Your task:
In the Project GT3 text, list every amount of time or distance it reports.

Reading passage:
+-------+

Sometimes things just don't go precisely as you expect, and this is especially true at the race track. My last project series, Project Z4 M, progressed perfectly, with each performance addition resulting in a machine far more capable than the bone-stock starting point, as shown by the Traqmate GPS test data.
Unfortunately, Project GT3, to this point, has encountered some testing pitfalls. Let me explain: Baseline testing of the factory-fresh 2010 GT3 started well, with lap times consistently in the high 1:24s at my home track-some four seconds faster than the completed Project Z4 M. I can tell you without a doubt that the new GT3 is a bloody fast car straight from the factory.
I had plenty of track experience with the new car at the tail end of last season, logging about 600 miles there and some 3,500 total miles on the odometer, so such excellent lap times were gladly accepted. However, once the modding started and incremental GPS testing commenced, beginning with the StopTech brake upgrade we featured in Part 2, weather was not at all on our side. Cold temperatures and a rainy spring made for a difficult time bedding the new brakes (after all, I am reporting from Calgary). Also, the StopTechs are so damn good at dissipating heat that I had to resort to blocking off the brake ducts to properly accomplish bedding for the full-race brake pads. Once this task was complete, the rains began and continued through April and May. I did have plenty of track time, but the preferred test conditions are warm sunny days on dry pavement; these are the best control conditions (as when the baseline data was collected) for incremental testing.

+-------+

[Records from a dataset]
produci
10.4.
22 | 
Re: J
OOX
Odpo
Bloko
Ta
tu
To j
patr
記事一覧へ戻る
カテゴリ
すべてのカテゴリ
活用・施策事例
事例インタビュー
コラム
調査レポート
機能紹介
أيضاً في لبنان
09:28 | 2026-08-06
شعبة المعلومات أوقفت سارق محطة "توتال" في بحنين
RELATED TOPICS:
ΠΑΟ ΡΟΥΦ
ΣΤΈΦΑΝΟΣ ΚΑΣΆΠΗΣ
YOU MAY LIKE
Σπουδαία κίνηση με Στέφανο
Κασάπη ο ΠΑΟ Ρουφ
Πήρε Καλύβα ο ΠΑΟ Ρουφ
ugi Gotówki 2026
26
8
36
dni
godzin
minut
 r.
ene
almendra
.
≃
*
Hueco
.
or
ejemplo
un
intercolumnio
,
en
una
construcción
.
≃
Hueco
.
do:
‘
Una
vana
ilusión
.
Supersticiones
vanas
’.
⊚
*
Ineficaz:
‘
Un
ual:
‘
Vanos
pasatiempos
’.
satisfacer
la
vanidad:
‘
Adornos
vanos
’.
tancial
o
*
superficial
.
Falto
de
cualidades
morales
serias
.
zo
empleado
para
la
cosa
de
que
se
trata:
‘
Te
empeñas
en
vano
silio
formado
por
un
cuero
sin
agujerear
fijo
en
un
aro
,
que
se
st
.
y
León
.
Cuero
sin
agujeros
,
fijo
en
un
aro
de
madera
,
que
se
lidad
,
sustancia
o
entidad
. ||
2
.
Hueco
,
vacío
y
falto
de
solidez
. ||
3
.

+-------+

Worked solution:
- High 1:24s (baseline lap times at the home track)
- Some four seconds (how much faster the GT3 was than the completed Project Z4 M)
- About 600 miles (logged at the track)
- Some 3,500 total miles (on the odometer)